*** Opening of DATASET EXCERPTS ***

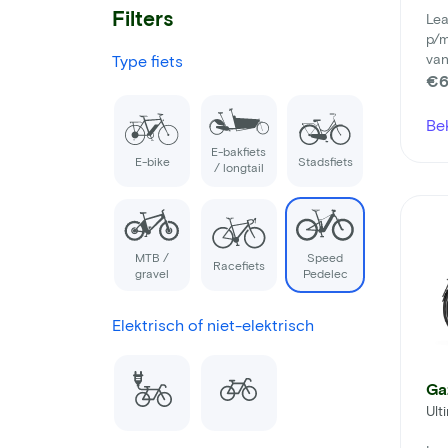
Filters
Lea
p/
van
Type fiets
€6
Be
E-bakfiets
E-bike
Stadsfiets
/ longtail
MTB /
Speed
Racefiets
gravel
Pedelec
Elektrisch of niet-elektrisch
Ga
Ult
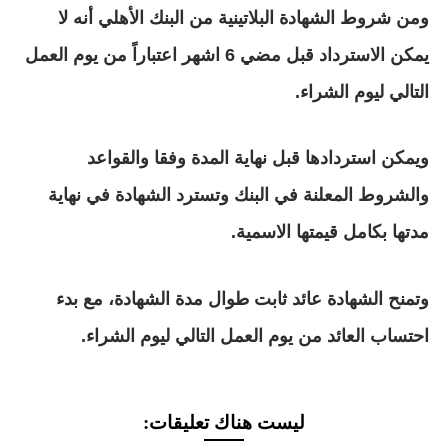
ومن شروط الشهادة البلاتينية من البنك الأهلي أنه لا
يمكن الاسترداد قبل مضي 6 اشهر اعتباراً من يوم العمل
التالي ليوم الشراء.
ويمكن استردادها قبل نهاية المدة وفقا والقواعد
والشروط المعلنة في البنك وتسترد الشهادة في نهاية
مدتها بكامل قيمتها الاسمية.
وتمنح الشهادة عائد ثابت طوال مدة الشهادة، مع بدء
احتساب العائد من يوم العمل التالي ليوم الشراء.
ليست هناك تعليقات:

*** Close of DATASET EXCERPTS ***

TASK OBJECTIVE: Would you reproduce the listing above in full and exactly, without its pictures?

EXERCISE SOLUTION:
Filters
Lea
p/
van
Type fiets
€6
Be
E-bakfiets
E-bike
Stadsfiets
/ longtail
MTB /
Speed
Racefiets
gravel
Pedelec
Elektrisch of niet-elektrisch
Ga
Ult
ومن شروط الشهادة البلاتينية من البنك الأهلي أنه لا
يمكن الاسترداد قبل مضي 6 اشهر اعتباراً من يوم العمل
التالي ليوم الشراء.
ويمكن استردادها قبل نهاية المدة وفقا والقواعد
والشروط المعلنة في البنك وتسترد الشهادة في نهاية
مدتها بكامل قيمتها الاسمية.
وتمنح الشهادة عائد ثابت طوال مدة الشهادة، مع بدء
احتساب العائد من يوم العمل التالي ليوم الشراء.
ليست هناك تعليقات:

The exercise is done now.